╔══
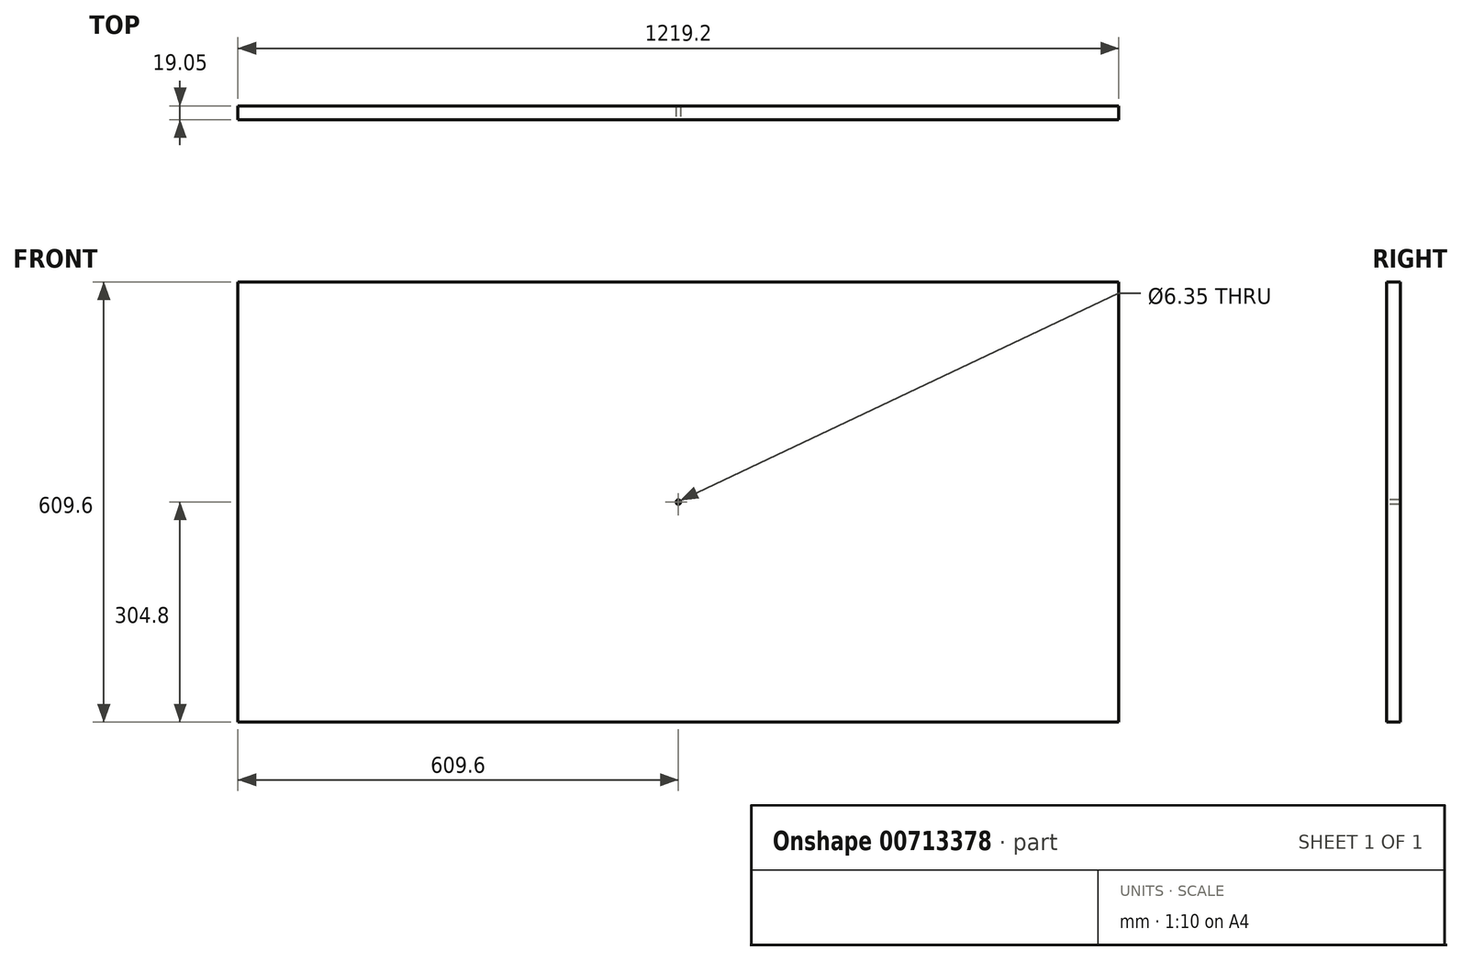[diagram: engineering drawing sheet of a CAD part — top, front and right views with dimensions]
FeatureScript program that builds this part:
annotation { "Feature Type Name" : "Feature", "Feature Type Description" : "" }
export const myFeature = defineFeature(function(context is Context, id is Id, definition is map)
    precondition{}
    {
        {
            var Q0;
            Q0=qCreatedBy(makeId("Front.planeOp"),FACE);
            var sketch = newSketch(context, id + "F0", { "sketchPlane" : qUnion([Q0])});
            skLineSegment(sketch, "E0.bottom", {"start": v(0, 0) * mm, "end": v(-1219.2, 0) * mm});
            skLineSegment(sketch, "E0.top", {"start": v(0, 609.6) * mm, "end": v(-1219.2, 609.6) * mm});
            skLineSegment(sketch, "E0.left", {"start": v(0, 0) * mm, "end": v(0, 609.6) * mm});
            skLineSegment(sketch, "E0.right", {"start": v(-1219.2, 0) * mm, "end": v(-1219.2, 609.6) * mm});
            skSolve(sketch);
        }
        {
            var Q0;
            Q0=makeQuery(id+"F0.imprint","IMPRINT",FACE,{"disambiguationData":[TD([[makeQuery(id+"F0.imprint","IMPRINT",EDGE,{"derivedFrom":sQuery(id+"F0.wireOp",EDGE,"E0.bottom")}),-1.0]])]});
            extrude(context, id + "F1", {"entities" : qUnion([Q0]), "depth" : 19.05 * mm, "offsetDistance" : 25.4 * mm});
        }
        {
            var Q0;
            Q0=makeQuery(id+"F1.opExtrude","CAP_FACE",FACE,{"disambiguationData":[OSD([sQuery(id+"F0.wireOp",EDGE,"E0.bottom"),sQuery(id+"F0.wireOp",EDGE,"E0.top"),sQuery(id+"F0.wireOp",EDGE,"E0.left"),sQuery(id+"F0.wireOp",EDGE,"E0.right")])],"isStart":false});
            var sketch = newSketch(context, id + "F2", { "sketchPlane" : qUnion([Q0])});
            skLineSegment(sketch, "E1", {"start": v(-1219.2, 304.8) * mm, "end": v(-609.6, 304.8) * mm, "construction": true});
            skLineSegment(sketch, "E2", {"start": v(-609.6, 304.8) * mm, "end": v(-609.6, 609.6) * mm, "construction": true});
            skCircle(sketch, "E3", {"center": v(-609.6, 304.8) * mm, "radius": 3.17 * mm});
            skSolve(sketch);
        }
        {
            var Q0;
            Q0 = qSketchRegion(id + "F2", true);
            extrude(context, id + "F3", {"entities" : qUnion([Q0]), "operationType" : NewBodyOperationType.REMOVE, "oppositeDirection" : true, "depth" : 25.4 * mm, "offsetDistance" : 25.4 * mm});
        }
    });
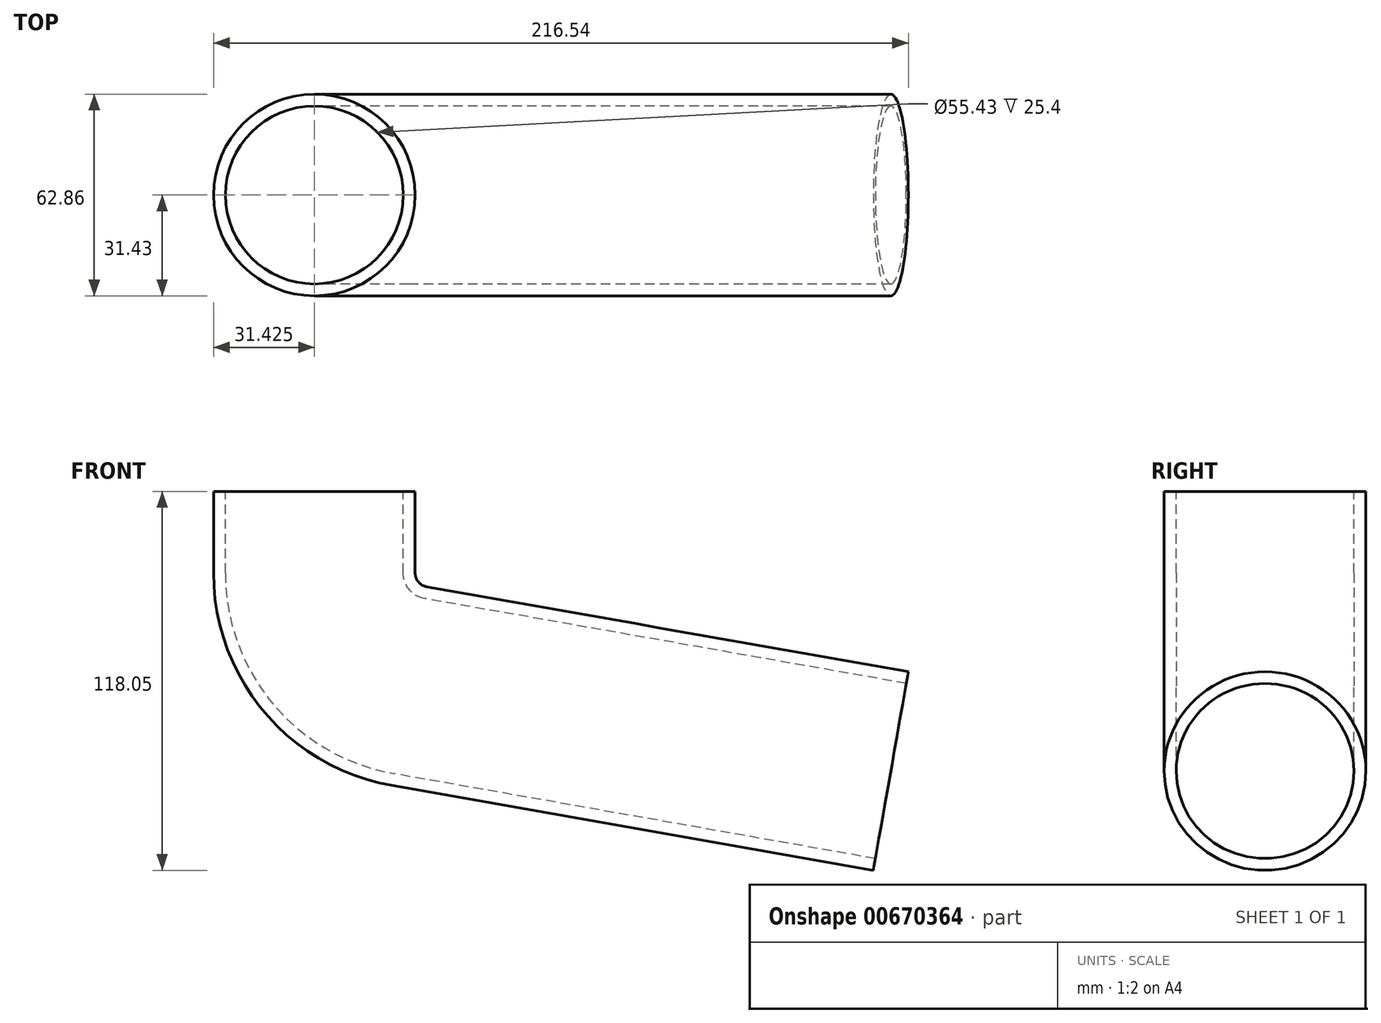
╚══
* TO DO
Rewrite the data above with every "Q0" changed to "query0" and nothing else altered, leaving out the pictures.

* EXERCISE SOLUTION
[diagram: engineering drawing sheet of a CAD part — top, front and right views with dimensions]
FeatureScript program that builds this part:
annotation { "Feature Type Name" : "Feature", "Feature Type Description" : "" }
export const myFeature = defineFeature(function(context is Context, id is Id, definition is map)
    precondition{}
    {
        {
            var query0;
            query0=qCreatedBy(makeId("Front.planeOp"),FACE);
            var sketch = newSketch(context, id + "F0", { "sketchPlane" : qUnion([query0])});
            skLineSegment(sketch, "E0.bottom", {"start": v(0, 0) * mm, "end": v(-1219.2, 0) * mm});
            skLineSegment(sketch, "E0.top", {"start": v(0, 609.6) * mm, "end": v(-1219.2, 609.6) * mm});
            skLineSegment(sketch, "E0.left", {"start": v(0, 0) * mm, "end": v(0, 609.6) * mm});
            skLineSegment(sketch, "E0.right", {"start": v(-1219.2, 0) * mm, "end": v(-1219.2, 609.6) * mm});
            skSolve(sketch);
        }
        {
            var query0;
            query0=makeQuery(id+"F0.imprint","IMPRINT",FACE,{"disambiguationData":[TD([[makeQuery(id+"F0.imprint","IMPRINT",EDGE,{"derivedFrom":sQuery(id+"F0.wireOp",EDGE,"E0.bottom")}),-1.0]])]});
            extrude(context, id + "F1", {"entities" : qUnion([query0]), "depth" : 19.05 * mm, "offsetDistance" : 25.4 * mm});
        }
        {
            var query0;
            query0=makeQuery(id+"F1.opExtrude","CAP_FACE",FACE,{"disambiguationData":[OSD([sQuery(id+"F0.wireOp",EDGE,"E0.bottom"),sQuery(id+"F0.wireOp",EDGE,"E0.top"),sQuery(id+"F0.wireOp",EDGE,"E0.left"),sQuery(id+"F0.wireOp",EDGE,"E0.right")])],"isStart":false});
            var sketch = newSketch(context, id + "F2", { "sketchPlane" : qUnion([query0])});
            skLineSegment(sketch, "E1", {"start": v(-1219.2, 304.8) * mm, "end": v(-609.6, 304.8) * mm, "construction": true});
            skLineSegment(sketch, "E2", {"start": v(-609.6, 304.8) * mm, "end": v(-609.6, 609.6) * mm, "construction": true});
            skCircle(sketch, "E3", {"center": v(-609.6, 304.8) * mm, "radius": 3.17 * mm});
            skSolve(sketch);
        }
        {
            var query0;
            query0 = qSketchRegion(id + "F2", true);
            extrude(context, id + "F3", {"entities" : qUnion([query0]), "operationType" : NewBodyOperationType.REMOVE, "oppositeDirection" : true, "depth" : 25.4 * mm, "offsetDistance" : 25.4 * mm});
        }
    });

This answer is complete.